Hi, we are in the same situation - we have an IT company, just the two of us. Our attorney thinks the L1 is 'worth a shot', the main challenge I think is the size of the company. He is asking for an org chart - now & a year ago (when we employed 4 other people) though I'm not sure how past size will help? My other concerns are that we don't have premises here & will have to secure them in the US as part of the application process. I'm guessing we will have to pull the money together for an E2 as I doubt our company will qualify. Does anyone have any experience with getting an L1 with a small company?


----------



## tonydeo (Jun 14, 2012)

We have spoken to two attorneys one has said the same as yours that the L1 is worth a try but no guarantee. The other said that our only real way is the E2 however as this never leads to permanent residency it's not the preferred option. We have not had any staff previously but I think the issue will be who will manage the UK business if we are in the US ?


----------



## EVHB (Feb 11, 2008)

If you would like to take the L1 route, you will have to hire a 'manager' for your UK business, as you will have to keep that business running (otherwhise it is not an intra company transfert anymore), and as far as I am aware, they don't allow you to run the UK business from a distance.


----------



## tonydeo (Jun 14, 2012)

Is there a stipulation in how many people you need working within the uk company or will just hiring a manager suffice.


----------



## Pinkjellybean (Aug 5, 2011)

Hi,

My husband and I owned at IT consultancy firm in the UK. We looked into expanding into the US, we also had the same worries with both the L1 and E2 visas. L1 was too risky as the company was too small in the UK and E2 wasn't permanent! In then end my husband was offered a job and sponsorship (H1B visa) leading to a green card (even if it does take forever!). Have you thought about that route?


----------



## tonydeo (Jun 14, 2012)

Have thought about it but have had difficulty getting a job and the way the markets are at the moment it would probably be impossible getting the right job.

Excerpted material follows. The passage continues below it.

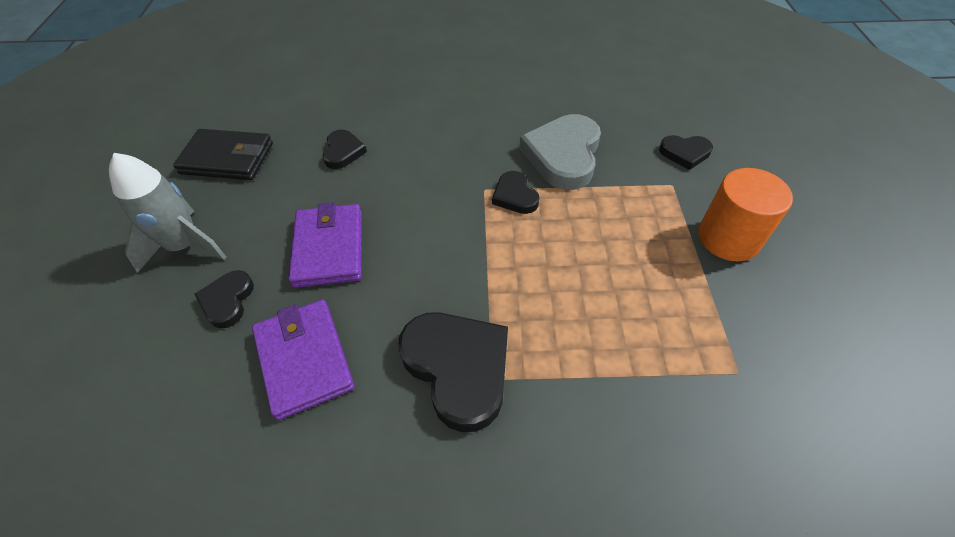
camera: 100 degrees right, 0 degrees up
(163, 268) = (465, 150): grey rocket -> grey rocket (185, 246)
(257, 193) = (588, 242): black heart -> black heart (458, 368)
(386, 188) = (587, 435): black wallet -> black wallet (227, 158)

I don't want to lose what I have built up in the UK. 

I suppose I was hoping that someone in my position had made it across the pond on a L1. We don't like the uncertainty of no green card.


----------



## twostep (Apr 3, 2008)

I see no inter company transfer of management in a two-man shop.


----------



## lizzie anne (May 15, 2012)

Do you know how many employees / size of business there need to be to fulfil the L1 requirements? We are considering a merger with a friends company - he has 4 full time employees.


----------